* [SUPPLIED TEXT]:
*** Begin section ***
# car alarm very low



## shahs42 (Nov 29, 2010)

hi

i use a laserline car alarm on my bmw, a while ago my driver side window fell through lol, unfortunately it damaged the motor, i had this alarm wire disconnected off the window as it was causing the alarm to go off as the window was just placed tempoarily ont he door. i havent got it fixed yet. But the alarm if goes off is a very tiny beep it was norma for a while. whats caused the sound to go low? 

is it because i have d/c the circuit the car main battery si not charging the alarm, causing it to sound lower?

thank you


----------



## lcurle (Oct 5, 2008)

the alarm should be connected directly to the battery power, sometimes they have a battery built into the siren incase someone cuts the wire, if it does then there should be an access port for it.


----------



## shahs42 (Nov 29, 2010)

hi 
thanks for the reply, i have taken the battery out of the car as it has been parked up for many months at my garage, maybe thats why the alar has totally gone quiet. Does this mean i have drained out the battery built into the alarm? it had started doing this since the driverside window wiring has been disconnected for many months, if i was to reconnect the win with the circuit ould this gradually get the alarm to mabye recharge in some way, or do i need to rpelace the buil in battery? or is theonly answer connecting the alarm directly to the battery?

i was thinking of getting the alarm totally removed, is this a hard task?

thank you soo much for your help

saj


----------



## lcurle (Oct 5, 2008)

to remove the alarm is not hard, just make sure is is unarmed, then pull the two fuses out that are under the dash connected to the alarm brain, which should look like a black box.


----------
*** End section ***
* [TASK LIST]:
• a. For each post in the car alarm thread, list the username and the date given in its heading, in the order the posts appear.
• b. Return the part of the car alarm thread that begins at the words "i use a laserline" and ends after the words "sound to go low?".

* [DATA EXTRACTS]:
*** Begin section ***
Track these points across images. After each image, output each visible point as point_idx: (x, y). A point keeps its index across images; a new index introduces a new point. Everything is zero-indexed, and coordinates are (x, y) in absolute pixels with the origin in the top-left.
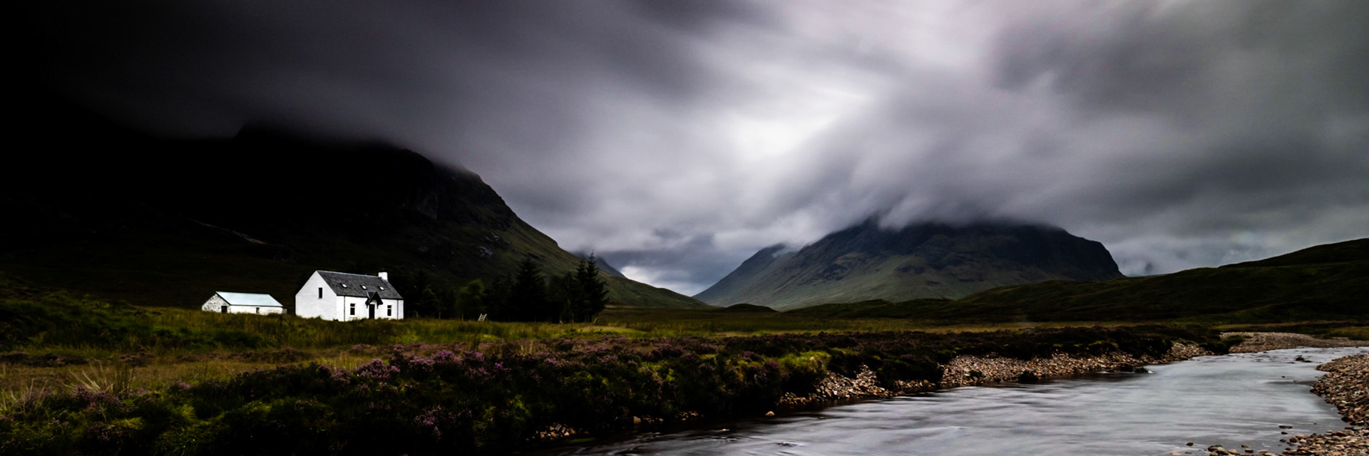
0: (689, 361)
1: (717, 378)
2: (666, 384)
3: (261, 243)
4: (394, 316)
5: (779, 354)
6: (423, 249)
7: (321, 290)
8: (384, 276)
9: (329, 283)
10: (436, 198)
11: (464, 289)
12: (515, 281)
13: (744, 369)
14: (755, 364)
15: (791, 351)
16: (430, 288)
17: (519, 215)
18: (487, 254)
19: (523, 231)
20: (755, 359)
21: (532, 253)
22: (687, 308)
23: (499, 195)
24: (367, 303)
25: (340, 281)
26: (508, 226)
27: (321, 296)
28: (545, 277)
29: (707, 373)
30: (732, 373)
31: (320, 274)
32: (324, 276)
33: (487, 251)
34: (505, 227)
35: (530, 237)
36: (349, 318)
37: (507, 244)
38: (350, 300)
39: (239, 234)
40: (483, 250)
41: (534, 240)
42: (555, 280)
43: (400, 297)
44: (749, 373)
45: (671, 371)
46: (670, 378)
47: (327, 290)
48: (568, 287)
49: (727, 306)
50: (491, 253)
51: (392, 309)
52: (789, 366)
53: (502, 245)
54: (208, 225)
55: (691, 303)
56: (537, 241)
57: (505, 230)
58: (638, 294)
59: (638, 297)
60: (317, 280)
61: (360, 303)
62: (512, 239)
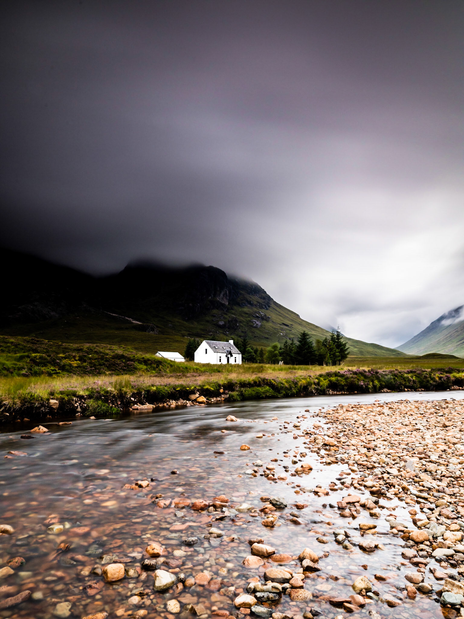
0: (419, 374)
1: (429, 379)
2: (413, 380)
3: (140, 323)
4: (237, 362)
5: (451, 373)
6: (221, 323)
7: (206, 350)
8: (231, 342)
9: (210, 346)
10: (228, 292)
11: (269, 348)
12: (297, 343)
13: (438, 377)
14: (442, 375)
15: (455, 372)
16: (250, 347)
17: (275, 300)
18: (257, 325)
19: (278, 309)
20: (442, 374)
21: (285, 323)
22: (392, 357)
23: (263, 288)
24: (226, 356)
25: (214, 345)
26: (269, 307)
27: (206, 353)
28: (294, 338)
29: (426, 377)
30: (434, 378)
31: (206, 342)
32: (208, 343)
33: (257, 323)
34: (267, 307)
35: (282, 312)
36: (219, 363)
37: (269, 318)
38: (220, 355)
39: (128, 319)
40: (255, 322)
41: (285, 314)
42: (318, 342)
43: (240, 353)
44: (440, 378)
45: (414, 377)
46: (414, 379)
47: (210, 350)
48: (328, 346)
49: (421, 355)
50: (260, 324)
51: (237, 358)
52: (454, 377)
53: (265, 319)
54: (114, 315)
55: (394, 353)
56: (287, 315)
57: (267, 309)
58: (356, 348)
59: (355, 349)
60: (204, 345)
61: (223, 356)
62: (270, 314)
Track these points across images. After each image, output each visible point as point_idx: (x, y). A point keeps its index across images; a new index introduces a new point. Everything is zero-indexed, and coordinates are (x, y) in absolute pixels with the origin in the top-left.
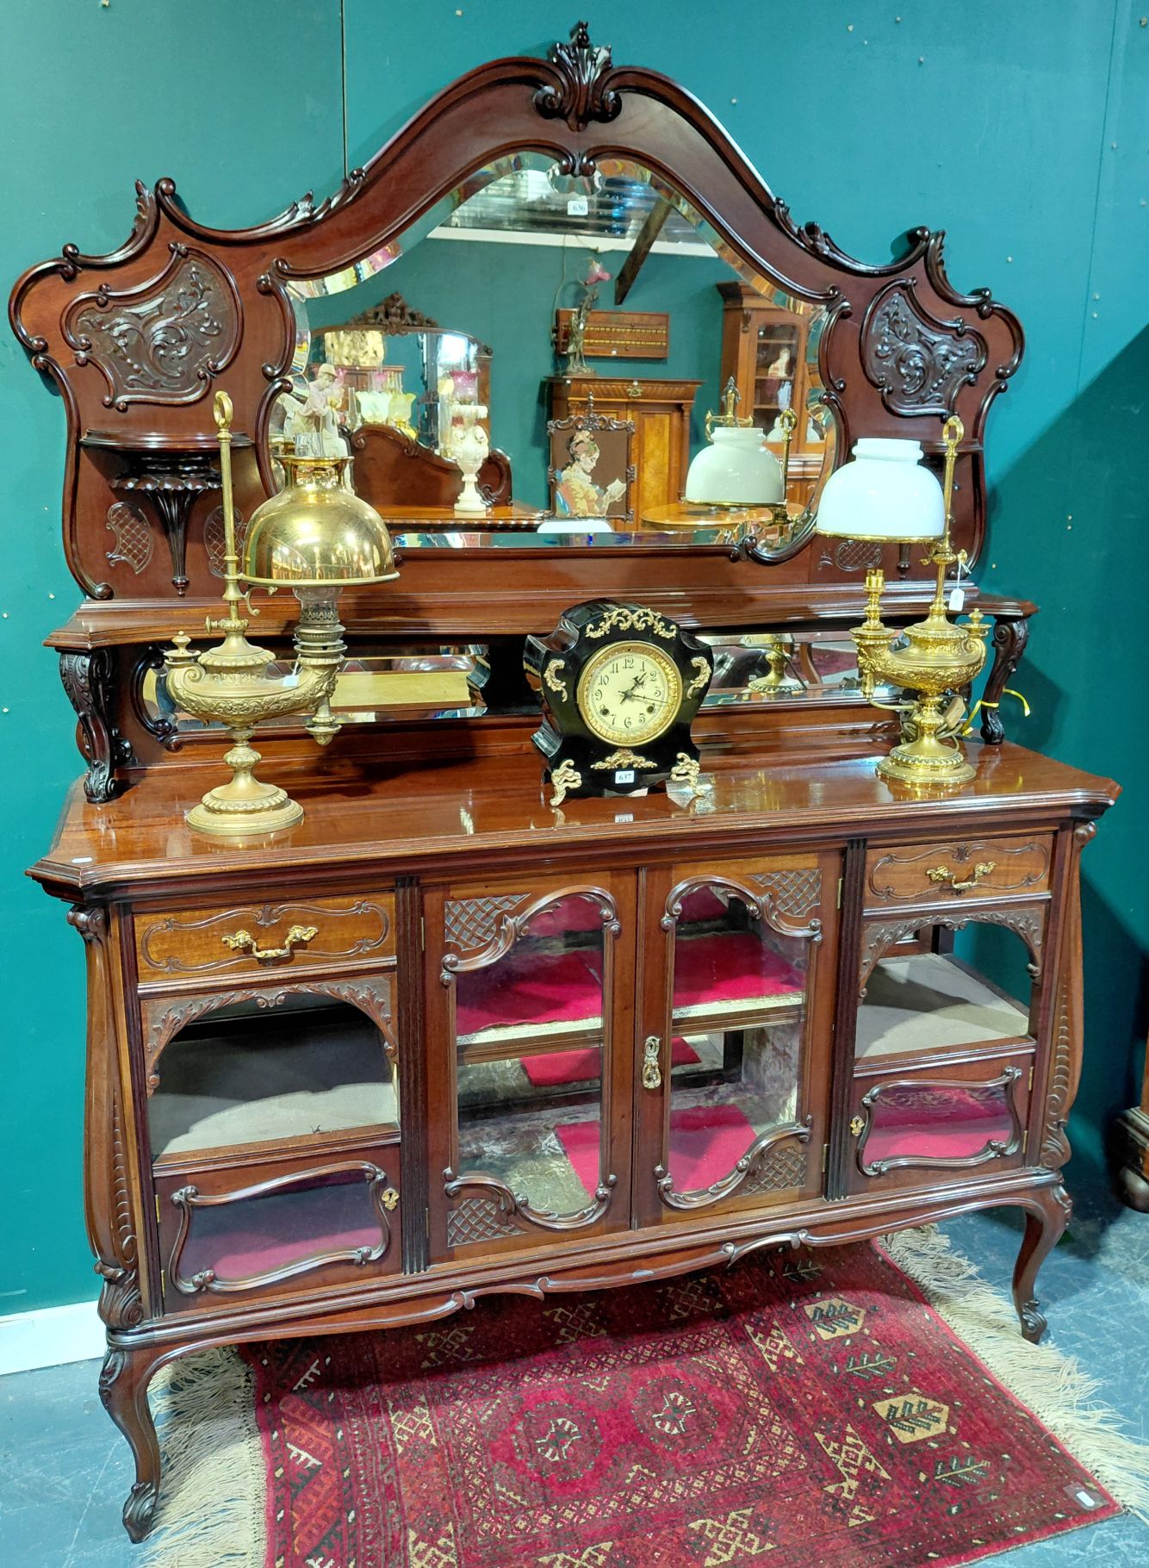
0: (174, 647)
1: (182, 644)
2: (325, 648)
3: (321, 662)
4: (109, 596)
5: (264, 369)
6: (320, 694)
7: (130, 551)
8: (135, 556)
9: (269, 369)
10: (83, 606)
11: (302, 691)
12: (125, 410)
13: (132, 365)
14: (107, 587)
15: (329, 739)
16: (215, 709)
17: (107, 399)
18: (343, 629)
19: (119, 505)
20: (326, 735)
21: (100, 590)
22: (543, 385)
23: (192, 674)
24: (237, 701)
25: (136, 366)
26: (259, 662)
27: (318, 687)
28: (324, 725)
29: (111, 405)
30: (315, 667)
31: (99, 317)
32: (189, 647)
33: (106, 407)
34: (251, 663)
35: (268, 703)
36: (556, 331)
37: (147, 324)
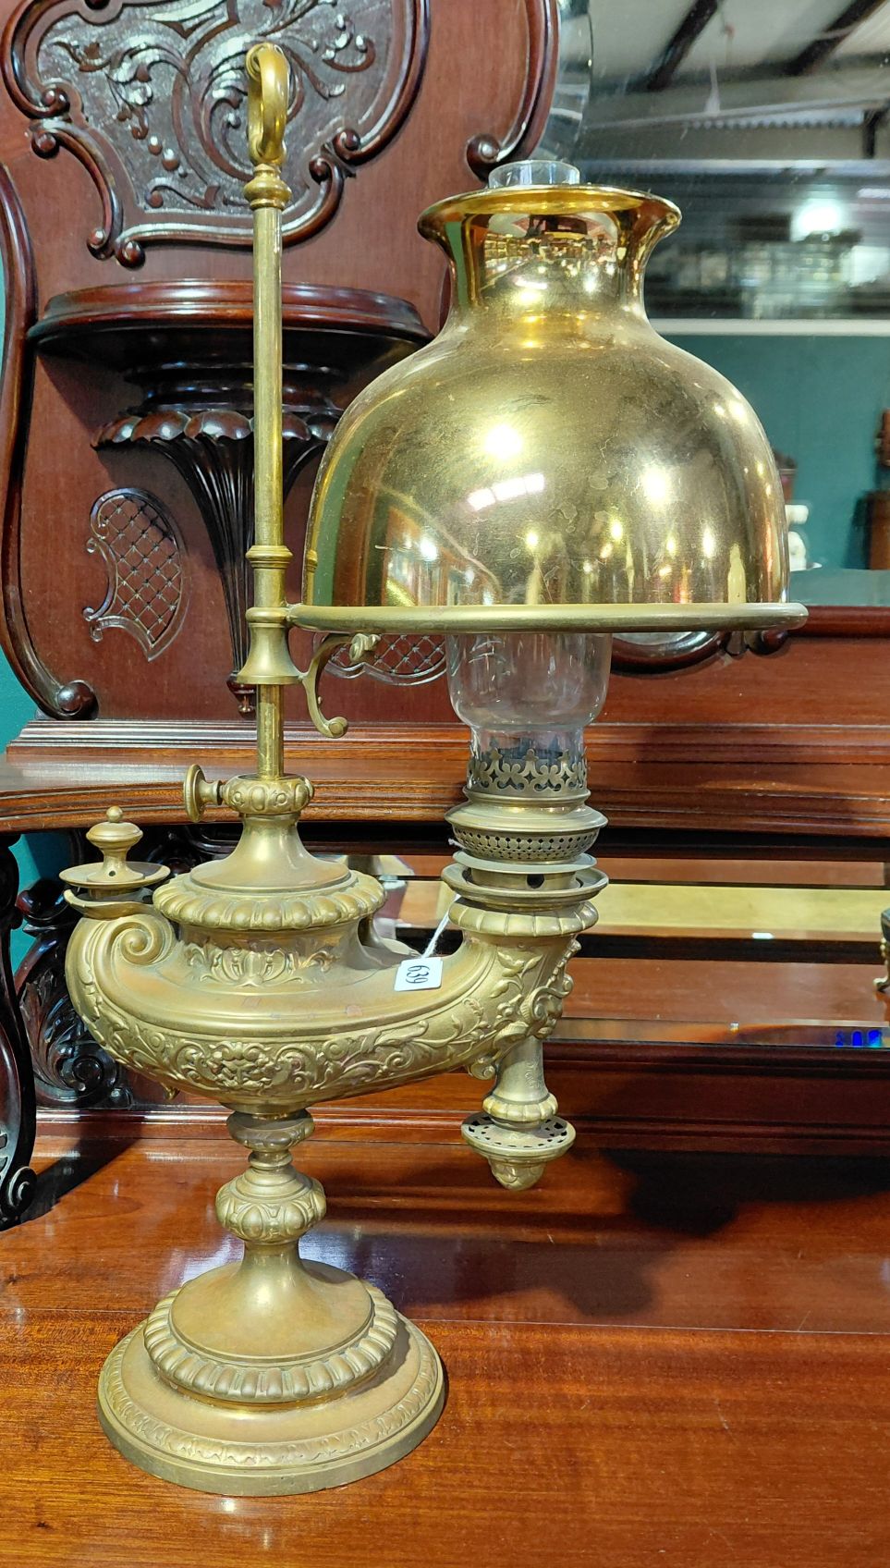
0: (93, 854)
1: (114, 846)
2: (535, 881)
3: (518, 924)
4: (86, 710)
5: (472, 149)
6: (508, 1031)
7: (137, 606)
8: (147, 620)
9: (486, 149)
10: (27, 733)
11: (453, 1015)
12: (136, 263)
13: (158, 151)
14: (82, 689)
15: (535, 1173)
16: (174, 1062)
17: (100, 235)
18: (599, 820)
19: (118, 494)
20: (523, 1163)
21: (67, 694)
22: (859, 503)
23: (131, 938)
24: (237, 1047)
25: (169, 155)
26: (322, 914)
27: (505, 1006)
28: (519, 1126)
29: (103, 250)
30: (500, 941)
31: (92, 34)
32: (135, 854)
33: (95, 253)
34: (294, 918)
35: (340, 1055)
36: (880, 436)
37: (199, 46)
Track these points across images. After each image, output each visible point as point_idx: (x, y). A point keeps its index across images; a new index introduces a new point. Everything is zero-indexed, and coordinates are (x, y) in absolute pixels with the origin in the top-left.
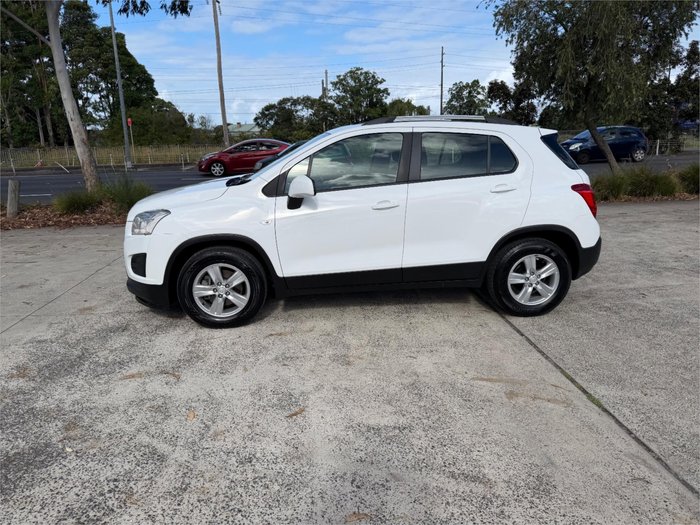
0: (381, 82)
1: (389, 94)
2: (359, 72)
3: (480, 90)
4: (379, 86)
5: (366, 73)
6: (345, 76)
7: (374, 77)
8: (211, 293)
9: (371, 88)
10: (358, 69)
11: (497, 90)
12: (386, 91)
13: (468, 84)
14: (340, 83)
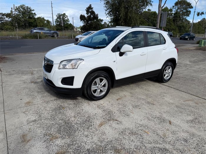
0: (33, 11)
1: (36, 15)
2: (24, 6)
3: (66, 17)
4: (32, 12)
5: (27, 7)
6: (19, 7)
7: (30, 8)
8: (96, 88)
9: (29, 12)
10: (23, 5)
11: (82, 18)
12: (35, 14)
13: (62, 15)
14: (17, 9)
*** End section ***
* [TASK ANSWERS]:
• a.
1. shahs42, Nov 29, 2010
2. lcurle, Oct 5, 2008
3. shahs42, Nov 29, 2010
4. lcurle, Oct 5, 2008

• b.
i use a laserline car alarm on my bmw, a while ago my driver side window fell through lol, unfortunately it damaged the motor, i had this alarm wire disconnected off the window as it was causing the alarm to go off as the window was just placed tempoarily ont he door. i havent got it fixed yet. But the alarm if goes off is a very tiny beep it was norma for a while. whats caused the sound to go low?